DATASET =>

--- START ---

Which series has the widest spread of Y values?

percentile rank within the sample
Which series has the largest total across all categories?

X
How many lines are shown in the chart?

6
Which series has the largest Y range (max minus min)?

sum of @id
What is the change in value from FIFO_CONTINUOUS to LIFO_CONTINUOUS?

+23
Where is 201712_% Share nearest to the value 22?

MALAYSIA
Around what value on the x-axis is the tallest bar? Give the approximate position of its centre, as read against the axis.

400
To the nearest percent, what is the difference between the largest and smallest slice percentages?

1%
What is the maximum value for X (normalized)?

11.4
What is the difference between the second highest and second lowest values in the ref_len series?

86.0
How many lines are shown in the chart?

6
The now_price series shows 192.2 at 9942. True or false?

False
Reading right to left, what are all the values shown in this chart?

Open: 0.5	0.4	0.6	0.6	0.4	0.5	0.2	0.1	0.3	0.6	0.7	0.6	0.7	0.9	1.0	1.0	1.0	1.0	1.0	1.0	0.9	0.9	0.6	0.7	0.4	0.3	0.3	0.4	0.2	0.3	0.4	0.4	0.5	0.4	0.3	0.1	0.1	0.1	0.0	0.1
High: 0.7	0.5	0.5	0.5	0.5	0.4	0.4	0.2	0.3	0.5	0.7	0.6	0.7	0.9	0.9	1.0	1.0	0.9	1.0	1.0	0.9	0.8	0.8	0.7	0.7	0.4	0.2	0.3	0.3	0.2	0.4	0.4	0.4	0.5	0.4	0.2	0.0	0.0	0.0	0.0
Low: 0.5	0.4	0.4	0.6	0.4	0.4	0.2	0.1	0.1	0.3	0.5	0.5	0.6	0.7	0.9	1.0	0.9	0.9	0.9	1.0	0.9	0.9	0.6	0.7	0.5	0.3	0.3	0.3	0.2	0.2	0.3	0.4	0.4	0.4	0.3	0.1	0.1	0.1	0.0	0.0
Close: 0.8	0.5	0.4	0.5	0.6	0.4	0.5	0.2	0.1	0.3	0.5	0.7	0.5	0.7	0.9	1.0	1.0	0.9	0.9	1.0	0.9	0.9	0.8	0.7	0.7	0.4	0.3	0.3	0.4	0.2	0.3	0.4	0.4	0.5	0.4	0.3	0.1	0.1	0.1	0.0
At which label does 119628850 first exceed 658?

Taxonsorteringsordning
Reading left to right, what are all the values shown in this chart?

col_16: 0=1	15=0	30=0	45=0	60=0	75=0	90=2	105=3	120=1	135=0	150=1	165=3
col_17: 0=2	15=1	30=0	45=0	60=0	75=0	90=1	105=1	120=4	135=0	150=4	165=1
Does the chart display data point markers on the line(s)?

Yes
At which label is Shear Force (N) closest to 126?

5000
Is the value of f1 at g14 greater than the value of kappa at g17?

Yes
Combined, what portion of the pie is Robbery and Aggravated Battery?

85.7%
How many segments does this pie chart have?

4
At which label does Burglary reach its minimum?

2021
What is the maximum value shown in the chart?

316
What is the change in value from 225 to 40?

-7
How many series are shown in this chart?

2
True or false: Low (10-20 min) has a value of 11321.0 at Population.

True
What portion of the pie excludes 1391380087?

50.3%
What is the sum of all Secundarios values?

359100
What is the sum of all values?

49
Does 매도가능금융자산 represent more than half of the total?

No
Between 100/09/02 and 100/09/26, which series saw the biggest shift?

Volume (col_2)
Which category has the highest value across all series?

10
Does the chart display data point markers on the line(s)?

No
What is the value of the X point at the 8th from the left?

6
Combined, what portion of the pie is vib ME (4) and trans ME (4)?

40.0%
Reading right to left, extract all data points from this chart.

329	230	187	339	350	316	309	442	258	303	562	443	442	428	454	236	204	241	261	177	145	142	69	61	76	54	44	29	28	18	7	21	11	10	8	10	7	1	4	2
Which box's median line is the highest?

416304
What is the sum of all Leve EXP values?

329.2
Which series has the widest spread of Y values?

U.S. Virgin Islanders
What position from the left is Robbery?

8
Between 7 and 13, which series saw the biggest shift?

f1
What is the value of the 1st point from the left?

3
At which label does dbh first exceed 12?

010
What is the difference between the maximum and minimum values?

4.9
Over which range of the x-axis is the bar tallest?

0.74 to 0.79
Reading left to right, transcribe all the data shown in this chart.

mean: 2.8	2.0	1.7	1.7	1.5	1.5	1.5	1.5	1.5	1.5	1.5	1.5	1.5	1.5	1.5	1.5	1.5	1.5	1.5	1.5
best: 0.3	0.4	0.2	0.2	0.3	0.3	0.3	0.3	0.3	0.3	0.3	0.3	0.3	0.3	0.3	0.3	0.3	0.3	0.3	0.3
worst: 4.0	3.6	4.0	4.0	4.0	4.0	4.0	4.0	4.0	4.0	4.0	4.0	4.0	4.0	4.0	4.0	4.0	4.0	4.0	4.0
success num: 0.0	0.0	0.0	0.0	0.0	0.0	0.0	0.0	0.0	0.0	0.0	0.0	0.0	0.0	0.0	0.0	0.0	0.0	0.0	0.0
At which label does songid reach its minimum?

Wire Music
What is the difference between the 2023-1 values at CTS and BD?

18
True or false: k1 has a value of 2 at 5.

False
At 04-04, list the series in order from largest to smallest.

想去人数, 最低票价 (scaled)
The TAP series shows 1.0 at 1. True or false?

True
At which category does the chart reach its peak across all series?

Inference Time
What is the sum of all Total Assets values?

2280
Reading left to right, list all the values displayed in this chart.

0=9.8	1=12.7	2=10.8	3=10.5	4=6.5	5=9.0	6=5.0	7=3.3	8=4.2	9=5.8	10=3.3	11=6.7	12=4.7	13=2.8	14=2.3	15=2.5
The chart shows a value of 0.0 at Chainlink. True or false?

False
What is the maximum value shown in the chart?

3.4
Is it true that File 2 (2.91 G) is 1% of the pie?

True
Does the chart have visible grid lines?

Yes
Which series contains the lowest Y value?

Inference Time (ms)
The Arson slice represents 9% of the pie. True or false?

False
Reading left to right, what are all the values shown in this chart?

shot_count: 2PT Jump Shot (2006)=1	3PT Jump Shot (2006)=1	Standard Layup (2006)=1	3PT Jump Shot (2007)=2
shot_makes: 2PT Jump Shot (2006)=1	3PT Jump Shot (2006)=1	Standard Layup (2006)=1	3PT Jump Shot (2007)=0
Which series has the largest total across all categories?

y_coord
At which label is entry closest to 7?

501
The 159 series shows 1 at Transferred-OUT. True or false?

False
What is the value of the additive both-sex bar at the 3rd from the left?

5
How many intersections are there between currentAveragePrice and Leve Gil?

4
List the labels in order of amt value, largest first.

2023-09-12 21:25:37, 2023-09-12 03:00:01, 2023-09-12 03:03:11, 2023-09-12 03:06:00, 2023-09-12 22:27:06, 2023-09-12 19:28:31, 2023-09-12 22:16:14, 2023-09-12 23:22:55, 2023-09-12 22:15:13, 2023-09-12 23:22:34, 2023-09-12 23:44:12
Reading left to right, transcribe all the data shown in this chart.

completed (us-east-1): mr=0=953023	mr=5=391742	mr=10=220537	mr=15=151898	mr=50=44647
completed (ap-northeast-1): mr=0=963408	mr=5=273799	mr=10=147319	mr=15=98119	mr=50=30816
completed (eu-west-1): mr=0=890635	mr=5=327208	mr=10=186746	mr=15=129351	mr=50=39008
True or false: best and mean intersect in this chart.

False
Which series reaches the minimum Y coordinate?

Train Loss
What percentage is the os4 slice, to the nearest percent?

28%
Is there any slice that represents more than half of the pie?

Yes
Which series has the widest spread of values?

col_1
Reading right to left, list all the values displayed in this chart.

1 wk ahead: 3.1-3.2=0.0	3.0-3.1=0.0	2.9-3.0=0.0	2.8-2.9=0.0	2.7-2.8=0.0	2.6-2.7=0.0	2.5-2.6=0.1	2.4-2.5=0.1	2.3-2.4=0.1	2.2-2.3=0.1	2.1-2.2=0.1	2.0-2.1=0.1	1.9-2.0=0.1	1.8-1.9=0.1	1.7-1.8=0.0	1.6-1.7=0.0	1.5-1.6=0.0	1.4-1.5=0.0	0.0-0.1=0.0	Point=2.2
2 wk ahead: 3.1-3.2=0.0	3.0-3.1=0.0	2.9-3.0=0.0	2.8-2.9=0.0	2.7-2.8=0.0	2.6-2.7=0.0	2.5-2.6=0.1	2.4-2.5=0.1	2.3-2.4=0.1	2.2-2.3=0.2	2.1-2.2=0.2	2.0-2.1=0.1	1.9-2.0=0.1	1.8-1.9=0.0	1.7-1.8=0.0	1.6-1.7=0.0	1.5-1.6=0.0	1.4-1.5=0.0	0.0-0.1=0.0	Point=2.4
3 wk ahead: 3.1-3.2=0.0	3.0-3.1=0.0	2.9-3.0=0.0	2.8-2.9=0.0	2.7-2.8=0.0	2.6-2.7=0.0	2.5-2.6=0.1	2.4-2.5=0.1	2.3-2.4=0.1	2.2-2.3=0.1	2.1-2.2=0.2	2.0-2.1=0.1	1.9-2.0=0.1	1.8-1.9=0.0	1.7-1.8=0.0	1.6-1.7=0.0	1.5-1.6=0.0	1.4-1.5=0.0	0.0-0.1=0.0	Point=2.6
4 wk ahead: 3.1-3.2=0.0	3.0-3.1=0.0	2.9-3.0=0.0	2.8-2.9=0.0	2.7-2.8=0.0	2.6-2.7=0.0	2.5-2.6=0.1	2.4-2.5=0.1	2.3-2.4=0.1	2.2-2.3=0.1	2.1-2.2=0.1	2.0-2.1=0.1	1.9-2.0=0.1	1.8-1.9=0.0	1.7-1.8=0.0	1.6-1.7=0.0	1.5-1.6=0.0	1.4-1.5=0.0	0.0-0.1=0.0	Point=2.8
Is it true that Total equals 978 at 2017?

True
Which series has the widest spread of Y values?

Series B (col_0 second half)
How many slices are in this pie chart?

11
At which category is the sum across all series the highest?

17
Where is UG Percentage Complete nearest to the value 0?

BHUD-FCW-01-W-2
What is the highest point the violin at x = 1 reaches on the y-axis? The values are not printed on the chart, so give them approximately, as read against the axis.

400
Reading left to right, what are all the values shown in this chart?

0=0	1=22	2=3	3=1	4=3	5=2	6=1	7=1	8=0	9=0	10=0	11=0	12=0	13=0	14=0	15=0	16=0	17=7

--- END ---

Quote the material verbatim, everything from the line containing "0.74 to 0.79" down to the line containing "The Arson slice", both of those lines included.

RESPONSE TO THE EXERCISE =>
0.74 to 0.79
Reading left to right, transcribe all the data shown in this chart.

mean: 2.8	2.0	1.7	1.7	1.5	1.5	1.5	1.5	1.5	1.5	1.5	1.5	1.5	1.5	1.5	1.5	1.5	1.5	1.5	1.5
best: 0.3	0.4	0.2	0.2	0.3	0.3	0.3	0.3	0.3	0.3	0.3	0.3	0.3	0.3	0.3	0.3	0.3	0.3	0.3	0.3
worst: 4.0	3.6	4.0	4.0	4.0	4.0	4.0	4.0	4.0	4.0	4.0	4.0	4.0	4.0	4.0	4.0	4.0	4.0	4.0	4.0
success num: 0.0	0.0	0.0	0.0	0.0	0.0	0.0	0.0	0.0	0.0	0.0	0.0	0.0	0.0	0.0	0.0	0.0	0.0	0.0	0.0
At which label does songid reach its minimum?

Wire Music
What is the difference between the 2023-1 values at CTS and BD?

18
True or false: k1 has a value of 2 at 5.

False
At 04-04, list the series in order from largest to smallest.

想去人数, 最低票价 (scaled)
The TAP series shows 1.0 at 1. True or false?

True
At which category does the chart reach its peak across all series?

Inference Time
What is the sum of all Total Assets values?

2280
Reading left to right, list all the values displayed in this chart.

0=9.8	1=12.7	2=10.8	3=10.5	4=6.5	5=9.0	6=5.0	7=3.3	8=4.2	9=5.8	10=3.3	11=6.7	12=4.7	13=2.8	14=2.3	15=2.5
The chart shows a value of 0.0 at Chainlink. True or false?

False
What is the maximum value shown in the chart?

3.4
Is it true that File 2 (2.91 G) is 1% of the pie?

True
Does the chart have visible grid lines?

Yes
Which series contains the lowest Y value?

Inference Time (ms)
The Arson slice represents 9% of the pie. True or false?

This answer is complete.